ISTRUZIONI DI LAVORO =
1: Riporta il passo del testo sul Parco Ungaretti che comincia con le parole "Il territorio di" e si chiude dopo le parole "campi di battaglia.".
2: Per ciascuna affermazione indica se concorda con il testo sul Parco Ungaretti, rispondendo sì o no e citando le parole del testo che lo stabiliscono: (a) "Il porto sepolto" fu pubblicato per la prima volta nel 1916; (b) il Parco Ungaretti appartiene al Comune di Sagrado; (c) le poesie di Ungaretti sono incise sui lati in vetro della struttura cubica della Torre.

BRANO CITATO =
PARCO UNGARETTI DI SAGRADO


Castelvecchio - Sagrado, Friuli-Venezia Giulia

CASTELVECCHIO


Amici di Castelnuovo

Amici di Castelnuovo


CASTELNUOVO È CARATTERIZZATO DALLA PRESENZA DELLA SUGGESTIVA 

VILLA DELLA TORRE HOHENLOHE


PARCO UNGARETTI DI SAGRADO


Il territorio di San Martino del Carso (Comune di Sagrado), teatro di durissime battaglie, è stato uno dei luoghi dove ha combattuto Giuseppe Ungaretti e che lo hanno ispirato per la sua prima raccolta di poesie, "Il porto sepolto", pubblicato la prima volta nel 1916. Figura di riferimento nel panorama letterario e storico italiano del '900, Ungaretti viene ricordato anche attraverso un Parco che porta il suo nome.
Questo luogo si trova nella località di Castelnuovo, in una villa circondata da vigneti che un tempo sono stati i campi di battaglia.

La stessa villa è stata sede per un periodo del comando militare italiano come testimoniano i graffiti di soldati recentemente portati alla luce.

Il Parco Ungaretti, di proprietà dell'Associazione Amici di Castelnuovo di Sagrado, è stato restaurato su progetto dell'Architetto Paolo Bornello.

L'intento è accompagnare il visitatore alla scoperta della relazione esistente tra paesaggio carsico, Grande Guerra e Giuseppe Ungaretti.

Gli spazi sono caratterizzati da tre aree principali: la prima è quella della Torre, situata a ridosso dell'antico muro di contenimento del giardino, formata da una struttura portante in tronchi di legno grezzo alta 10 metri che sorreggono una struttura cubica in acciaio cor-ten (acciaio patinato) con due lati in vetro dove sono incise le poesie di Ungaretti.

CONTENUTO DEL DATASET =
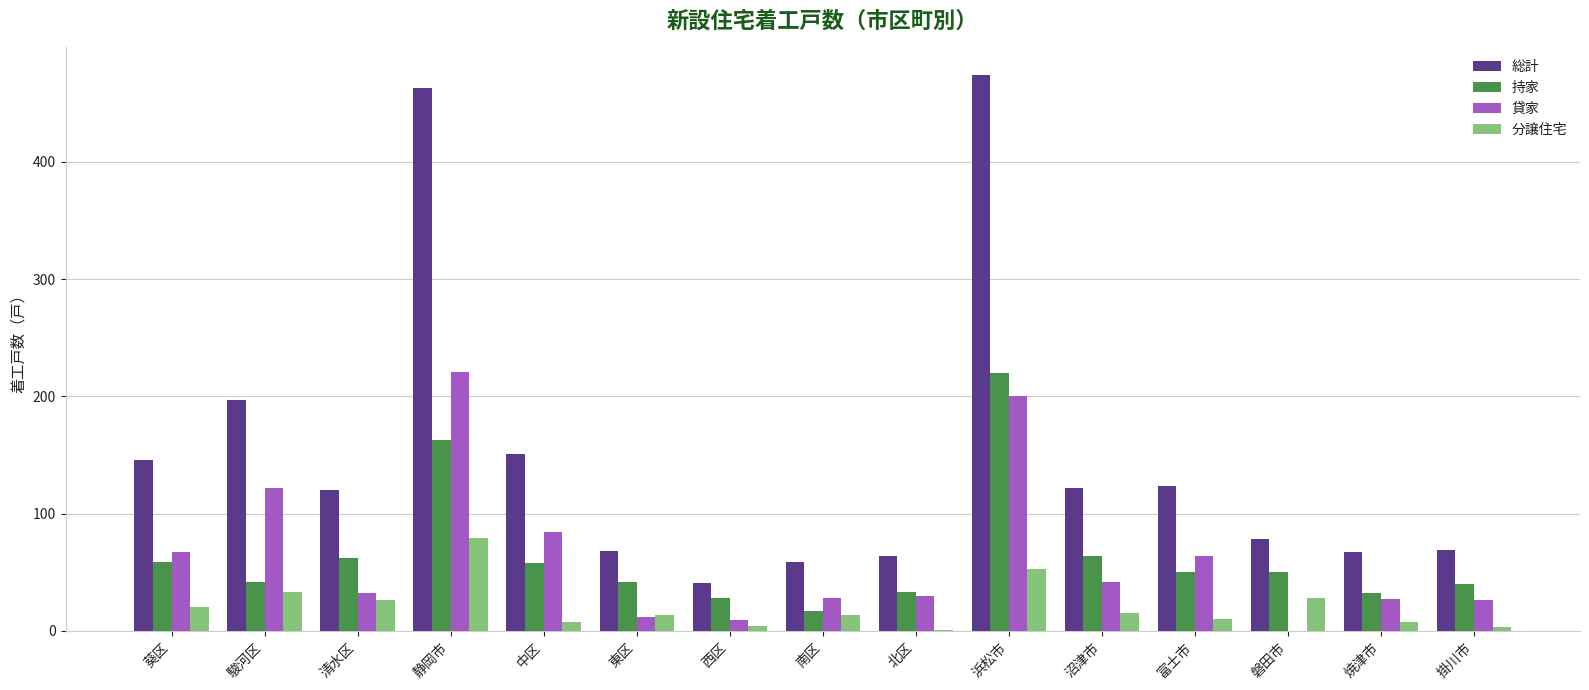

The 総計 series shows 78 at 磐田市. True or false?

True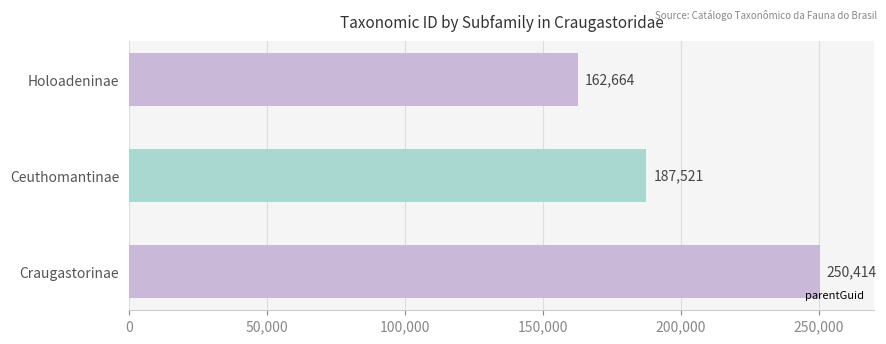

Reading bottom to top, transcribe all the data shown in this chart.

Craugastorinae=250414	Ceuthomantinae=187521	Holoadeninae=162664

SOLUZIONI DEGLI ESERCIZI =
1:
Il territorio di San Martino del Carso (Comune di Sagrado), teatro di durissime battaglie, è stato uno dei luoghi dove ha combattuto Giuseppe Ungaretti e che lo hanno ispirato per la sua prima raccolta di poesie, "Il porto sepolto", pubblicato la prima volta nel 1916. Figura di riferimento nel panorama letterario e storico italiano del '900, Ungaretti viene ricordato anche attraverso un Parco che porta il suo nome.
Questo luogo si trova nella località di Castelnuovo, in una villa circondata da vigneti che un tempo sono stati i campi di battaglia.

2:
(a) Sì: "pubblicato la prima volta nel 1916".
(b) No: "di proprietà dell'Associazione Amici di Castelnuovo di Sagrado".
(c) Sì: "con due lati in vetro dove sono incise le poesie di Ungaretti".